┌──

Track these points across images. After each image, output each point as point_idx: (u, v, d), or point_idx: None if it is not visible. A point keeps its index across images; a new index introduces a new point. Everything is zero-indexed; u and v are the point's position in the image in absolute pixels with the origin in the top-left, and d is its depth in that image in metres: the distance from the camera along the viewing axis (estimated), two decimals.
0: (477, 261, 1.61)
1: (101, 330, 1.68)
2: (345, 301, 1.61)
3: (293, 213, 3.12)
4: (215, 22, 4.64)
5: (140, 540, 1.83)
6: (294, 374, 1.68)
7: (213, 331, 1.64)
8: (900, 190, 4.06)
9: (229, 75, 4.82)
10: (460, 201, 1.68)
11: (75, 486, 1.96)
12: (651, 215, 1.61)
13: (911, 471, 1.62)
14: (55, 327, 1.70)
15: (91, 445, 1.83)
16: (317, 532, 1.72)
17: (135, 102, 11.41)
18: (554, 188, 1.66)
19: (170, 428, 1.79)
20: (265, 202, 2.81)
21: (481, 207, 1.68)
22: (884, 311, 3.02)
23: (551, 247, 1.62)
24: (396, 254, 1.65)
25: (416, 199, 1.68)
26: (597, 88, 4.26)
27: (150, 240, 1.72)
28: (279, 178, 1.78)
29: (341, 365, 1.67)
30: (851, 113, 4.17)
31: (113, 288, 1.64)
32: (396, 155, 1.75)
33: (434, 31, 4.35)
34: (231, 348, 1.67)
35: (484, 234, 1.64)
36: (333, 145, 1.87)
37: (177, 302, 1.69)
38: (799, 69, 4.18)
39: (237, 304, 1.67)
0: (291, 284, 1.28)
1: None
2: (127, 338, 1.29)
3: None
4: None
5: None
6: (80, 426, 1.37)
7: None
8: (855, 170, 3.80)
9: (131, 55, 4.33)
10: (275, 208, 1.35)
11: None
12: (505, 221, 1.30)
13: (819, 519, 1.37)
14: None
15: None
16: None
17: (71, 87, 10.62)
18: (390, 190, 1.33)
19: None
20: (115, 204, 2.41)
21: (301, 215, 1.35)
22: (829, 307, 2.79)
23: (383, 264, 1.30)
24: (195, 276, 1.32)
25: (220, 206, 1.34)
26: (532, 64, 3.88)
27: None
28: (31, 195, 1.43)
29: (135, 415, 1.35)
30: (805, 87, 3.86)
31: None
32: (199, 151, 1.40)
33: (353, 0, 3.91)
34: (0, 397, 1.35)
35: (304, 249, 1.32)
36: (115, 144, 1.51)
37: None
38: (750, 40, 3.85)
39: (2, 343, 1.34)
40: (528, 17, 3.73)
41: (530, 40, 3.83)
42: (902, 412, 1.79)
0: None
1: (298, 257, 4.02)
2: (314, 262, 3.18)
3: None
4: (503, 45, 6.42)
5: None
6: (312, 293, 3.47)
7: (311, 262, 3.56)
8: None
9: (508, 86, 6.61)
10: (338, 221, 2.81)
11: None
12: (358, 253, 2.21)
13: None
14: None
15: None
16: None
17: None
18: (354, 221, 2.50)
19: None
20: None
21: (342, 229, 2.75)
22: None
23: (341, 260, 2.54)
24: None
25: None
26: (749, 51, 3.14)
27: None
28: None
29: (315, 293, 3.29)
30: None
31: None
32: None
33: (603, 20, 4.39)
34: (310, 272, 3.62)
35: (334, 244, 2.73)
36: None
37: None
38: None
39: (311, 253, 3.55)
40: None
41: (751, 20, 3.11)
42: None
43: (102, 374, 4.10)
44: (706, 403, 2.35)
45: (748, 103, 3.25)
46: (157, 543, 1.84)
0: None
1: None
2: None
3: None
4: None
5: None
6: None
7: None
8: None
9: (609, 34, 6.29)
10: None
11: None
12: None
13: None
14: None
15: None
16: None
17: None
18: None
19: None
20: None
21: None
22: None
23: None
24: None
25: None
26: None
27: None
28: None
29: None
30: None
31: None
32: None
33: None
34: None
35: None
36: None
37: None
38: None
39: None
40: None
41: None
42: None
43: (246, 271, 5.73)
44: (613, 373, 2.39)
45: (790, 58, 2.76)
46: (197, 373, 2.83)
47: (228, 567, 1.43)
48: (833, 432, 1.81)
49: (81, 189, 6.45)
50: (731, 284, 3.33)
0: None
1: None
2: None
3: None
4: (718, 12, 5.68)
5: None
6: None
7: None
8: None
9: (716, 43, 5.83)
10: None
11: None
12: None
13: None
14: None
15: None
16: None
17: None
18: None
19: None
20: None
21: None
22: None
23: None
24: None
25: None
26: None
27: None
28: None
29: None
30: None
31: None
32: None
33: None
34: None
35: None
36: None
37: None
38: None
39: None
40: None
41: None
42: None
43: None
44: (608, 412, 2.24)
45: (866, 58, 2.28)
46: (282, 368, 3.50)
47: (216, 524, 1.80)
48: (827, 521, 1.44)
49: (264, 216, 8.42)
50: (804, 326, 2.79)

└──

§ **Activity**
Nothing may be omitted. Restate all of the entries exactly.

§ **Task answer**
Track these points across images. After each image, output each point as point_idx: (u, v, d), or point_idx: None if it is not visible. A point keeps its index across images; a new index introduces a new point. Everything is zero-indexed; u and v are the point's position in the image in absolute pixels with the origin in the top-left, and d is its depth in that image in metres: the distance from the camera along the viewing axis (estimated), two decimals.
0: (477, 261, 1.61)
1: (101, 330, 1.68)
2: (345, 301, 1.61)
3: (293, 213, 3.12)
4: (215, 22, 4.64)
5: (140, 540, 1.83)
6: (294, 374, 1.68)
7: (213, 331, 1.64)
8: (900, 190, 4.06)
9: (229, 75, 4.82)
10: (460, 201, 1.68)
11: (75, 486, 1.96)
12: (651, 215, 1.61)
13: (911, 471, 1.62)
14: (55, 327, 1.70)
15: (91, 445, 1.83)
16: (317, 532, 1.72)
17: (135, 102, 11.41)
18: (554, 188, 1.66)
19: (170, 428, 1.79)
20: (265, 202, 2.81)
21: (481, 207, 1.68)
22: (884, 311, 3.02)
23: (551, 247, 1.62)
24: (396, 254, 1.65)
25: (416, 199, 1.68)
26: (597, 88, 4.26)
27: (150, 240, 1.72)
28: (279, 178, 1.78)
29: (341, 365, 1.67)
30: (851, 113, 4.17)
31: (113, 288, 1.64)
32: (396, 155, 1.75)
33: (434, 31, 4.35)
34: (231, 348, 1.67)
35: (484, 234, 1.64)
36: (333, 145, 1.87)
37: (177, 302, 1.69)
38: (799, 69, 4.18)
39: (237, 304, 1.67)
0: (291, 284, 1.28)
1: None
2: (127, 338, 1.29)
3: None
4: None
5: None
6: (80, 426, 1.37)
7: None
8: (855, 170, 3.80)
9: (131, 55, 4.33)
10: (275, 208, 1.35)
11: None
12: (505, 221, 1.30)
13: (819, 519, 1.37)
14: None
15: None
16: None
17: (71, 87, 10.62)
18: (390, 190, 1.33)
19: None
20: (115, 204, 2.41)
21: (301, 215, 1.35)
22: (829, 307, 2.79)
23: (383, 264, 1.30)
24: (195, 276, 1.32)
25: (220, 206, 1.34)
26: (532, 64, 3.88)
27: None
28: (31, 195, 1.43)
29: (135, 415, 1.35)
30: (805, 87, 3.86)
31: None
32: (199, 151, 1.40)
33: (353, 0, 3.91)
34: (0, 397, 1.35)
35: (304, 249, 1.32)
36: (115, 144, 1.51)
37: None
38: (750, 40, 3.85)
39: (2, 343, 1.34)
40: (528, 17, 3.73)
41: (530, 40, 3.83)
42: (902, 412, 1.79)
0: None
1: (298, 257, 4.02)
2: (314, 262, 3.18)
3: None
4: (503, 45, 6.42)
5: None
6: (312, 293, 3.47)
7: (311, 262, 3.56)
8: None
9: (508, 86, 6.61)
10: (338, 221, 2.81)
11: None
12: (358, 253, 2.21)
13: None
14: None
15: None
16: None
17: None
18: (354, 221, 2.50)
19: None
20: None
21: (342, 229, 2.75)
22: None
23: (341, 260, 2.54)
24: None
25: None
26: (749, 51, 3.14)
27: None
28: None
29: (315, 293, 3.29)
30: None
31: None
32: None
33: (603, 20, 4.39)
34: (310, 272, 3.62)
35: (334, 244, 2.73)
36: None
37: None
38: None
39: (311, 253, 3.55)
40: None
41: (751, 20, 3.11)
42: None
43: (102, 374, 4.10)
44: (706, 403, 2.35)
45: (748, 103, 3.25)
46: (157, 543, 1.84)
0: None
1: None
2: None
3: None
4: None
5: None
6: None
7: None
8: None
9: (609, 34, 6.29)
10: None
11: None
12: None
13: None
14: None
15: None
16: None
17: None
18: None
19: None
20: None
21: None
22: None
23: None
24: None
25: None
26: None
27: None
28: None
29: None
30: None
31: None
32: None
33: None
34: None
35: None
36: None
37: None
38: None
39: None
40: None
41: None
42: None
43: (246, 271, 5.73)
44: (613, 373, 2.39)
45: (790, 58, 2.76)
46: (197, 373, 2.83)
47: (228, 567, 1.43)
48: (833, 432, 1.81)
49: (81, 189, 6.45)
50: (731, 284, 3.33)
0: None
1: None
2: None
3: None
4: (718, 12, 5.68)
5: None
6: None
7: None
8: None
9: (716, 43, 5.83)
10: None
11: None
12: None
13: None
14: None
15: None
16: None
17: None
18: None
19: None
20: None
21: None
22: None
23: None
24: None
25: None
26: None
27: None
28: None
29: None
30: None
31: None
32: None
33: None
34: None
35: None
36: None
37: None
38: None
39: None
40: None
41: None
42: None
43: None
44: (608, 412, 2.24)
45: (866, 58, 2.28)
46: (282, 368, 3.50)
47: (216, 524, 1.80)
48: (827, 521, 1.44)
49: (264, 216, 8.42)
50: (804, 326, 2.79)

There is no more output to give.